━━ STUDIEMATERIAAL

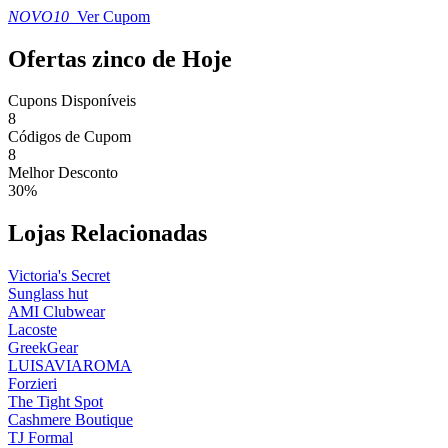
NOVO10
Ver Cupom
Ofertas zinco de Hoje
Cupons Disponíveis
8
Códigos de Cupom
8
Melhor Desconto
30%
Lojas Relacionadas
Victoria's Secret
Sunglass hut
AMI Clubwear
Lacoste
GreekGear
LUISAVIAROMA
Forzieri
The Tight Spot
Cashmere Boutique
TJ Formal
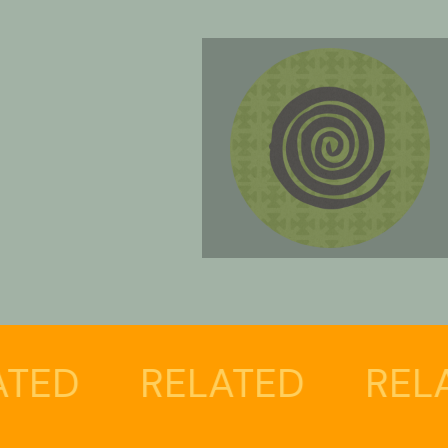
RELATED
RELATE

━━━━

UIT TE VOEREN OPDRACHT |
Vervang in alle records hierboven "Cupom" door "Voucher" en geef de tekstregels verder ongewijzigd weer. Laat de afbeeldingen in je antwoord weg.

OPLOSSING |
NOVO10
Ver Voucher
Ofertas zinco de Hoje
Cupons Disponíveis
8
Códigos de Voucher
8
Melhor Desconto
30%
Lojas Relacionadas
Victoria's Secret
Sunglass hut
AMI Clubwear
Lacoste
GreekGear
LUISAVIAROMA
Forzieri
The Tight Spot
Cashmere Boutique
TJ Formal
RELATED
RELATE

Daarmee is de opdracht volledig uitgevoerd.